# Suggestions for best joints 1/2 mdf



## SingleCarGarage (Nov 10, 2014)

I have a question about joints. I will be using 1/2 mdf for a future speaker box design. I typically use 3/4 but due to size restriction in this new application I will be using the 1/2 in material. Some of my angle will be 90 degrees but most of mine will be at some angle, more like 40-45 degrees. This being said 1/2 is thin (which is why I don't typically use it) I need a STRONG joint. Any ideas? I dont have all the fancy jointing tools, I barely have a couple of pipe clamps, I do have a decent router and a workable cheap table saw. I am used to predrilling and using drywall screws for my joints, but I was wondering if there was something better. I need ideas, so educate me please and thank you.


----------



## epicfail48 (Mar 27, 2014)

Nah, for MDF glue and screws is about as strong as you get. MDF is just to soft to use something like a box joint or a dove tail, and the effort needed to cut a rabbet outweighs the extra strength


----------



## Woodenhorse (May 24, 2011)

You could add glue blocks to the inside corners.


----------



## Steve Neul (Sep 2, 2011)

Mitered MDF glues together good with just glue only. 90 degree angles I would glue and nail. If you can put screws in it, all the better.

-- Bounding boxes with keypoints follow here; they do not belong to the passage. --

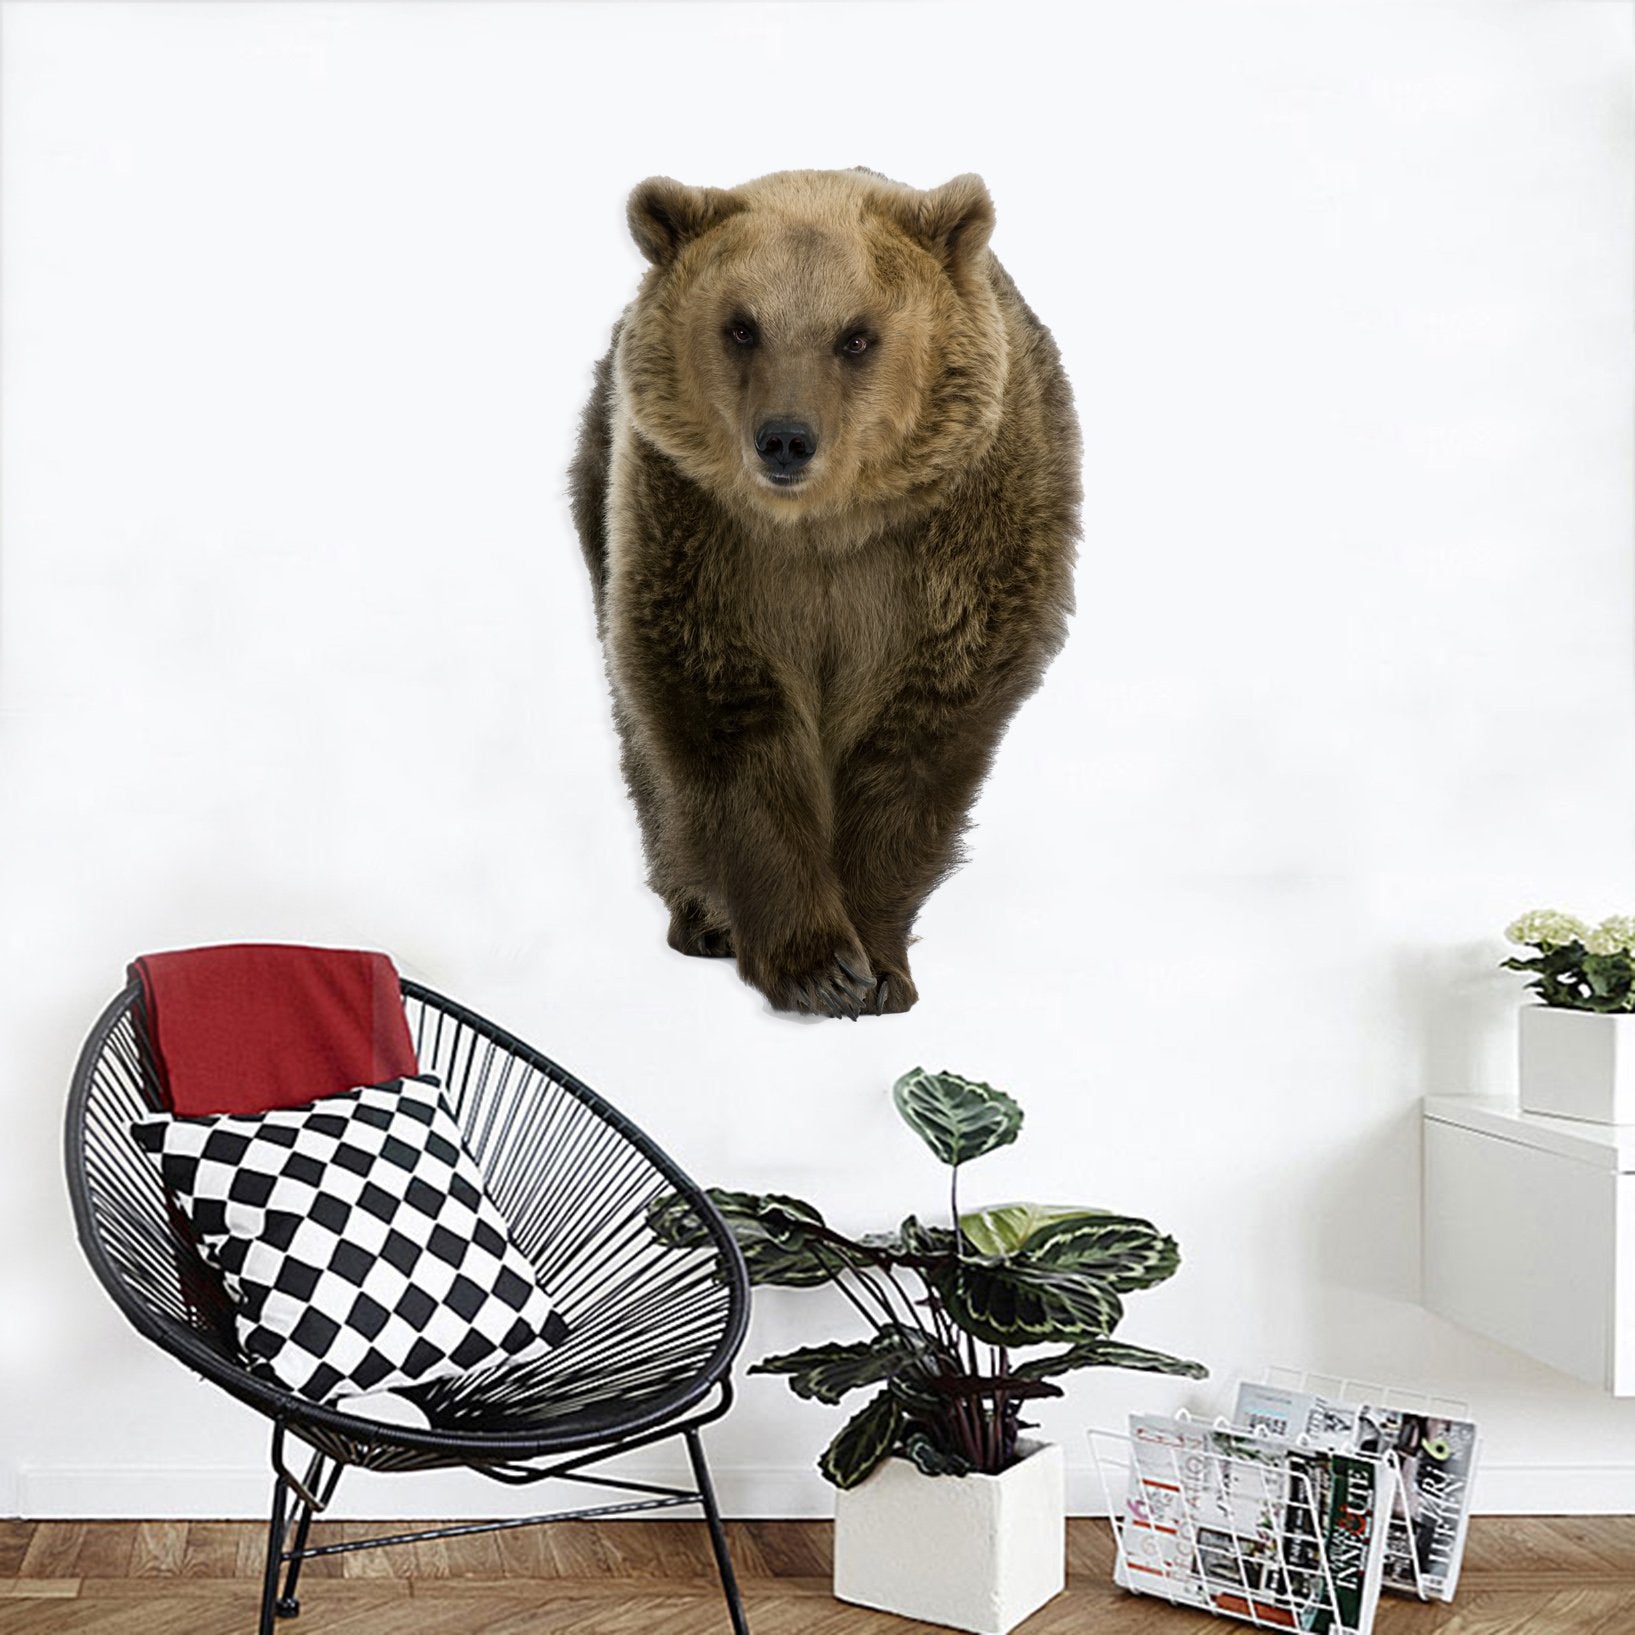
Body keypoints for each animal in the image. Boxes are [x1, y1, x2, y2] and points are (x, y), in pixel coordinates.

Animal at [569, 167, 1080, 1019]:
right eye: (742, 326)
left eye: (856, 336)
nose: (784, 438)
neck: (825, 527)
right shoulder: (701, 533)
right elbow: (725, 716)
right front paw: (813, 962)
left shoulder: (953, 547)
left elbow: (917, 739)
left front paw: (874, 964)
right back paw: (698, 913)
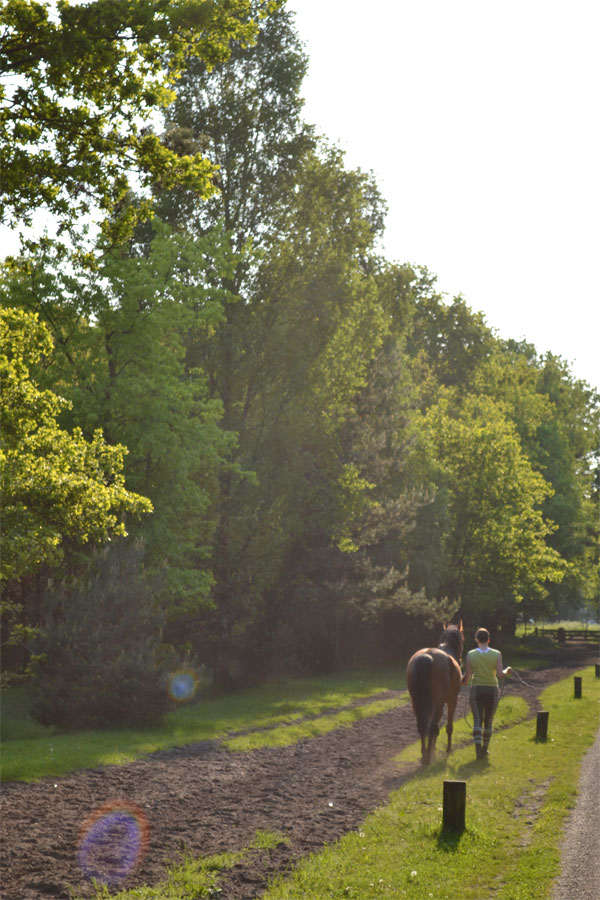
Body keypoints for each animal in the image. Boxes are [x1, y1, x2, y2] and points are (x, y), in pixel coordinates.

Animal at [408, 624, 464, 768]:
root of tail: (426, 656)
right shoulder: (451, 701)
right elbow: (448, 727)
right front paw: (447, 749)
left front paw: (433, 748)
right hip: (438, 703)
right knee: (432, 726)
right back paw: (428, 757)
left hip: (416, 702)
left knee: (422, 726)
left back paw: (424, 755)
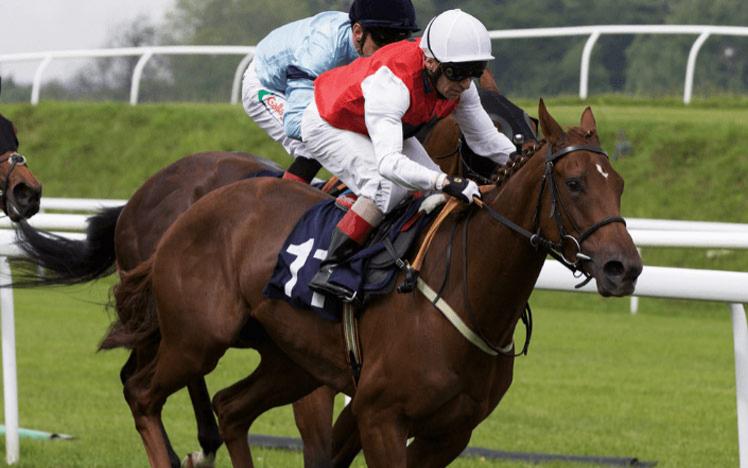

Use the coarse thread screws.


----------



## SingleCarGarage (Nov 10, 2014)

I have thought of glue and nails, but then on the inside using fiberglass and matting strips.


----------



## Marv (Nov 30, 2008)

I've built a few speaker cabinets in my time...
http://s29.photobucket.com/user/MrMarv/library/?sort=3&page=1
..and in tight space cases where I have to use thinner material I will use 12-13mm multi ply birch (also known as Euro birch, Baltic birch etc) instead of MDF. I don't know what sub or speakers you will be using however if you absolutely have to use 1/2" MDF I would agree with using the fiberglass inside no matter what joinery you use.


----------



## Dam8 (Jan 22, 2015)

Good thread, nice work Marvin!


----------